Já a Trump Media é a empresa responsável pela rede social Truth Social, ligada ao presidente dos Estados Unidos, Donald Trump. A plataforma também adota diretrizes de moderação consideradas mais brandas e abriga usuários de diferentes correntes políticas. Desde que retornou à presidência americana, em janeiro de 2025, Trump tem utilizado a rede para divulgar anúncios e posições oficiais de seu governo.
Especialistas em direito internacional ouvidos por veículos de imprensa em casos semelhantes costumam apontar que disputas desse tipo envolvem temas complexos, como soberania nacional, cooperação jurídica entre países e conflitos entre legislações de liberdade de expressão.
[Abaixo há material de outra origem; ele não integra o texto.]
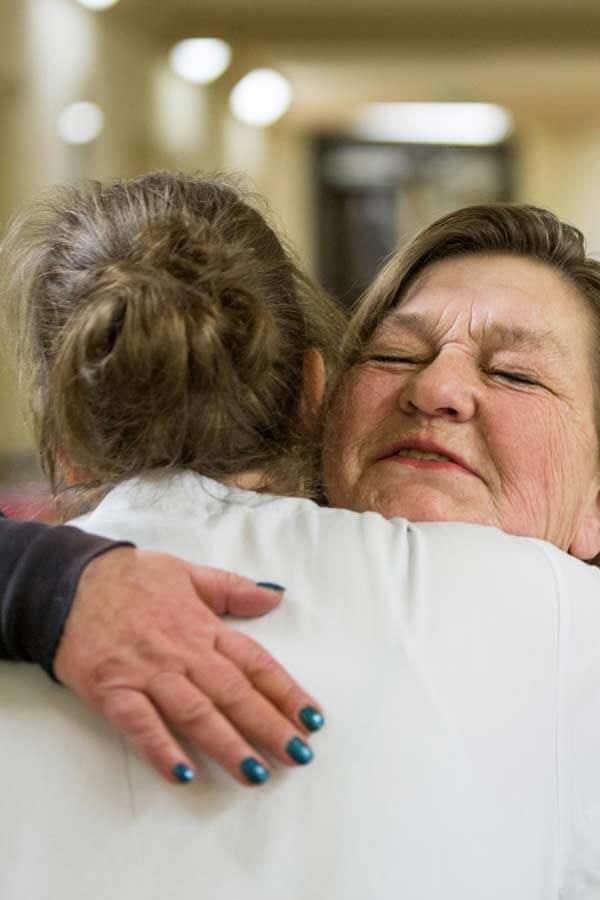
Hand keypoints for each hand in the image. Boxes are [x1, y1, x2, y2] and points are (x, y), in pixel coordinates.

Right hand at [54, 547, 323, 785]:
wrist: (69, 581)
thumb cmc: (132, 578)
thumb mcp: (188, 573)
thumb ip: (233, 589)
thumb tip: (276, 596)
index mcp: (203, 626)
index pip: (254, 663)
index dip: (285, 692)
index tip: (312, 719)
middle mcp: (182, 652)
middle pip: (233, 693)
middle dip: (269, 725)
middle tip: (298, 755)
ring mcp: (148, 673)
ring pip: (195, 712)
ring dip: (227, 744)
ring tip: (255, 773)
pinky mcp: (113, 690)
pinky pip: (140, 724)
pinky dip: (162, 748)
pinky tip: (184, 774)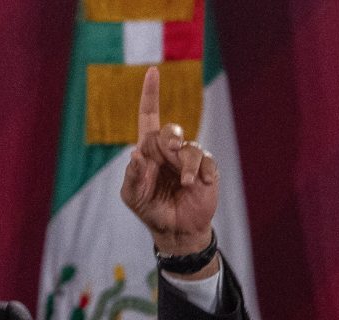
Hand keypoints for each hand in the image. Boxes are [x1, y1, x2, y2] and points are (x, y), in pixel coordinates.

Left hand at [120, 66, 217, 259]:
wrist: (175, 229)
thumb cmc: (150, 209)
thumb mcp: (132, 196)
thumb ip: (132, 177)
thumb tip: (135, 155)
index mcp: (148, 150)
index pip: (149, 116)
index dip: (150, 94)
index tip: (152, 71)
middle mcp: (169, 150)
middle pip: (171, 130)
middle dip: (170, 140)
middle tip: (170, 153)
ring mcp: (188, 159)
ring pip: (190, 147)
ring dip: (187, 165)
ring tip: (186, 183)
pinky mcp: (206, 169)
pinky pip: (206, 162)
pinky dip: (201, 173)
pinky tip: (197, 186)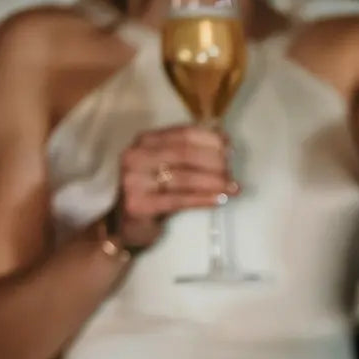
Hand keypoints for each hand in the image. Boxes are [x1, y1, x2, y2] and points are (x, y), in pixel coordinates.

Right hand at [117, 126, 236, 248]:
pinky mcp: (139, 204)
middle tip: (232, 174)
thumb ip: (188, 152)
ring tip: (232, 188)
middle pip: (186, 154)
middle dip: (215, 163)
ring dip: (214, 182)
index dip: (212, 141)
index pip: (185, 134)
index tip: (230, 149)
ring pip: (185, 177)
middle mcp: (137, 156)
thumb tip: (224, 142)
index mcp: (146, 141)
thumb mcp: (166, 166)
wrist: (125, 224)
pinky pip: (179, 200)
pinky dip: (203, 199)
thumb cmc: (153, 191)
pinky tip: (219, 200)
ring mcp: (134, 180)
Decisões tomadas nos Estados Unidos não têm aplicação automática no Brasil, e vice-versa, o que pode prolongar ainda mais a controvérsia.
Por enquanto, caberá à juíza responsável pelo caso na Flórida decidir se aceita ou não a forma de notificação proposta pelas empresas. Caso o pedido seja acolhido, o processo pode avançar para novas fases, incluindo a análise do mérito das acusações. Até lá, o caso segue como mais um capítulo das tensões entre plataformas digitais globais e autoridades nacionais sobre os limites da moderação de conteúdo e da jurisdição na internet.